In der Garnisonstadt Potsdam nutzten die Streitkräfte mehrere vorhandene Kasernenareale aus Kaiserreich, Weimarer Republik und dem „Dritten Reich“ nach. Vor allem im Norden der Stadt und in der Altstadt fanden sich zudem KGB-Dienststellen, Gefängnisse, Casinos, Offizierswohnheime und Kommandanturen. Wohngebiete in Neubabelsberg und der Nauener Vorstadt waren Sperrgebiete.

Angesichts hartnäckigen Nieselregens fiel der geplante Spaziergang entlang des neuen Uferwegs zur zweiten Station, der Roten Kaserne am Bornstedter Feld, buchstäblich ins Wasser. Stattdessen ging es in den Staatskarossen ein Stück die B2 hinunter.

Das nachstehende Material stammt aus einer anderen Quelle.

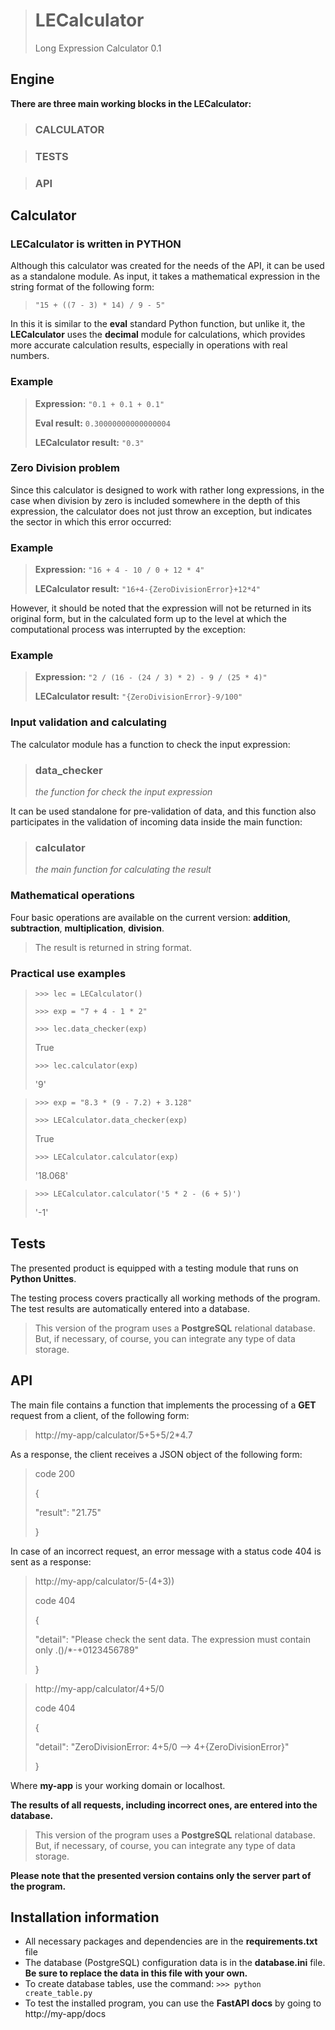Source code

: >
> # LECalculator
>
> Long Expression Calculator 0.1

## Engine

**There are three main working blocks in the LECalculator:**

> ### CALCULATOR

> ### TESTS

> ### API

## Calculator

### LECalculator is written in PYTHON

Although this calculator was created for the needs of the API, it can be used as a standalone module. As input, it takes a mathematical expression in the string format of the following form:

> `"15 + ((7 - 3) * 14) / 9 - 5"`

In this it is similar to the **eval** standard Python function, but unlike it, the **LECalculator** uses the **decimal** module for calculations, which provides more accurate calculation results, especially in operations with real numbers.

### Example

> **Expression:** `"0.1 + 0.1 + 0.1"`
> 
> **Eval result:** `0.30000000000000004`
> 
> **LECalculator result:** `"0.3"`

### Zero Division problem

Since this calculator is designed to work with rather long expressions, in the case when division by zero is included somewhere in the depth of this expression, the calculator does not just throw an exception, but indicates the sector in which this error occurred:

### Example

> **Expression:** `"16 + 4 - 10 / 0 + 12 * 4"`
> 
> **LECalculator result:** `"16+4-{ZeroDivisionError}+12*4"`

However, it should be noted that the expression will not be returned in its original form, but in the calculated form up to the level at which the computational process was interrupted by the exception:

### Example

> **Expression:** `"2 / (16 - (24 / 3) * 2) - 9 / (25 * 4)"`
> 
> **LECalculator result:** `"{ZeroDivisionError}-9/100"`

### Input validation and calculating

The calculator module has a function to check the input expression:

> ### data_checker
> *the function for check the input expression*

It can be used standalone for pre-validation of data, and this function also participates in the validation of incoming data inside the main function:

> ### calculator
> *the main function for calculating the result*

### Mathematical operations

Four basic operations are available on the current version: **addition**, **subtraction**, **multiplication**, **division**.

> The result is returned in string format.

### Practical use examples

> `>>> lec = LECalculator()`
> 
> `>>> exp = "7 + 4 - 1 * 2"`
> 
> `>>> lec.data_checker(exp)`
> 
> True
> 
> `>>> lec.calculator(exp)`
> 
> '9'

>`>>> exp = "8.3 * (9 - 7.2) + 3.128"`
> 
> `>>> LECalculator.data_checker(exp)`
> 
> True
> 
> `>>> LECalculator.calculator(exp)`
> 
> '18.068'

> `>>> LECalculator.calculator('5 * 2 - (6 + 5)')`
> 
> '-1'

## Tests

The presented product is equipped with a testing module that runs on **Python Unittes**.

The testing process covers practically all working methods of the program. The test results are automatically entered into a database.

> This version of the program uses a **PostgreSQL** relational database. But, if necessary, of course, you can integrate any type of data storage.

## API

The main file contains a function that implements the processing of a **GET** request from a client, of the following form:

> http://my-app/calculator/5+5+5/2*4.7

As a response, the client receives a JSON object of the following form:

> code 200
> 
> {
>
> "result": "21.75"
> 
> }

In case of an incorrect request, an error message with a status code 404 is sent as a response:

> http://my-app/calculator/5-(4+3))
>
> code 404
> 
> {
>
> "detail": "Please check the sent data. The expression must contain only .()/*-+0123456789"
> 
> }

> http://my-app/calculator/4+5/0
>
> code 404
> 
> {
>
> "detail": "ZeroDivisionError: 4+5/0 --> 4+{ZeroDivisionError}"
> 
> }

Where **my-app** is your working domain or localhost.

**The results of all requests, including incorrect ones, are entered into the database.**

> This version of the program uses a **PostgreSQL** relational database. But, if necessary, of course, you can integrate any type of data storage.
 
**Please note that the presented version contains only the server part of the program.**

## Installation information

+ All necessary packages and dependencies are in the **requirements.txt** file
+ The database (PostgreSQL) configuration data is in the **database.ini** file. **Be sure to replace the data in this file with your own.**
+ To create database tables, use the command: `>>> python create_table.py`
+ To test the installed program, you can use the **FastAPI docs** by going to http://my-app/docs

Doch das tat der Laune des Botschafters keinen Abbruch. Von ProPotsdam-Chef Horst Müller-Zinsius wollte Grinin als erstes wissen, ob denn niemand ein Problem damit habe, dass das zum Wohn- und Gewerbegebiet umgebaute Areal weiterhin den Namen „Rote Kaserne“ trägt. Dieser geht jedoch auf die rote Verklinkerung der historischen Gebäude zurück, die denkmalgerecht saniert das Herzstück des neuen Stadtquartiers bilden, erklärte Müller-Zinsius. Die sowjetischen beziehungsweise russischen Truppen nannten den Standort Kaserne Potsdam-Nedlitz. Die 28 Hektar ehemaligen Kasernengeländes sind Teil des gut 300 Hektar großen Entwicklungsgebietes Bornstedter Feld. Rund 200 Millionen Euro hat der Entwicklungsträger für die Infrastruktur investiert, so der ProPotsdam-Chef. Die Refinanzierung erfolgt über einen Verkauf der Grundstücke. Bis 2020 soll das Projekt abgeschlossen sein. Am Ende wird die Entwicklung des Bornstedter Felds die Landeshauptstadt rund 7,5 Millionen Euro gekostet haben, schätzt Müller-Zinsius: „Dafür ist ein komplett neues Wohngebiet entstanden, mit Schulen, Kitas und vielen neuen Steuerzahlern.“

Botschafter: Potsdams Konversionsflächen sind Erfolgsmodell

Eine „Erfolgsgeschichte“ sei die Konversion der ehemaligen Militärflächen, waren sich am Ende der gut zweistündigen Tour Minister Görke und Botschafter Grinin einig. „Dieses gelungene Projekt macht uns zu Augenzeugen der neuen Geschichte“, fasste der russische Diplomat seine Eindrücke zusammen. Nicht nur die Stadt Potsdam, auch das Verhältnis zwischen Deutschen und Russen hat sich verändert. „Vielleicht helfen Projekte wie diese, richtige Wege zu finden“, so Botschafter Grinin.